When I rip it free some of me comes away
with it: a crooked circle of translucent
skin larger than the tick itself.
I lean forward and blow it into flames.
LYLE CLEARS MY THROAT
Boone County, Kentucky
Fair warning: I gotta roll my mother
every half hour or so to curb bedsores,
but I wanna hear this story. Just keep
it down cause she’s asleep and I need
the door cracked to hear her heart.
Well, not her heart. The monitor is what
I listen to.

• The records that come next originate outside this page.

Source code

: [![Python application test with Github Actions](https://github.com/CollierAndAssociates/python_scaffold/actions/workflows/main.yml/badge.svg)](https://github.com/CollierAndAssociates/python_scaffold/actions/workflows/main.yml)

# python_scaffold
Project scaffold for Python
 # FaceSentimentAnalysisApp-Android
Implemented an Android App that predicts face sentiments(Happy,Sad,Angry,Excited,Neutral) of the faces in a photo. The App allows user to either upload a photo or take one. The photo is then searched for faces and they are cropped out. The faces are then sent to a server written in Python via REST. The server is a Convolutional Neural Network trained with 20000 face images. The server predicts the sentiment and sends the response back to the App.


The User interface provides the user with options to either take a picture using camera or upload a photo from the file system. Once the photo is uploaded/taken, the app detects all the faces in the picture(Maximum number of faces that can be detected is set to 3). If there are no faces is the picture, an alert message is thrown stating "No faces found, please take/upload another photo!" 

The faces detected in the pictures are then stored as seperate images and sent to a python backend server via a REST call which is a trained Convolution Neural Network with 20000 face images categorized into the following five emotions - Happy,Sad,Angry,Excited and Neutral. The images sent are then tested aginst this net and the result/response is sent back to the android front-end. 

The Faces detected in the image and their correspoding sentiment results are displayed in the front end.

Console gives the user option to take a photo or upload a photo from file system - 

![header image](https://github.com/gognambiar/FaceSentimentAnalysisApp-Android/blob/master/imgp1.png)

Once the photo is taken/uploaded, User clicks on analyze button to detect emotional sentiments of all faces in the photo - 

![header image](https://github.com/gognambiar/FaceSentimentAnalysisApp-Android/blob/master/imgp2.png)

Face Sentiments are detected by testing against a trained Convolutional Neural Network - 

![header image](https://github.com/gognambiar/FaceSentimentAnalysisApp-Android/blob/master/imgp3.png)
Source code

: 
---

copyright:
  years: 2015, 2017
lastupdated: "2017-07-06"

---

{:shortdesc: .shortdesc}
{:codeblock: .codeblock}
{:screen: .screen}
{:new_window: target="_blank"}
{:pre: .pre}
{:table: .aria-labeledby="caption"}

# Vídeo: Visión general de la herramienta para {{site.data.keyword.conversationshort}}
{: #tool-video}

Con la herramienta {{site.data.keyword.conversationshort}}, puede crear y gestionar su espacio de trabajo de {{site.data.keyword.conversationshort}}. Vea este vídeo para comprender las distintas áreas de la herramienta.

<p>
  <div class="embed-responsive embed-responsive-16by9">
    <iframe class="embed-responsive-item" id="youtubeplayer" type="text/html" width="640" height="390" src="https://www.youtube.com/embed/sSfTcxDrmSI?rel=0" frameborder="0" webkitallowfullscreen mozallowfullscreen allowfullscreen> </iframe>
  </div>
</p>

It’s been a year this June.
I come upstairs and found her on the floor,
drove her to local before they coptered us
to the U. Let me roll her quick and you
can start your travelogue, which I’m dying
to hear. Where we’re at now, she can’t lift
her own arm, but if you lift it to start with
she can ease it back down real slow,
controlling the speed and choosing
where it lands, you know? They got her
on a food tube and all that, machines
tracking her heart and lungs, the works.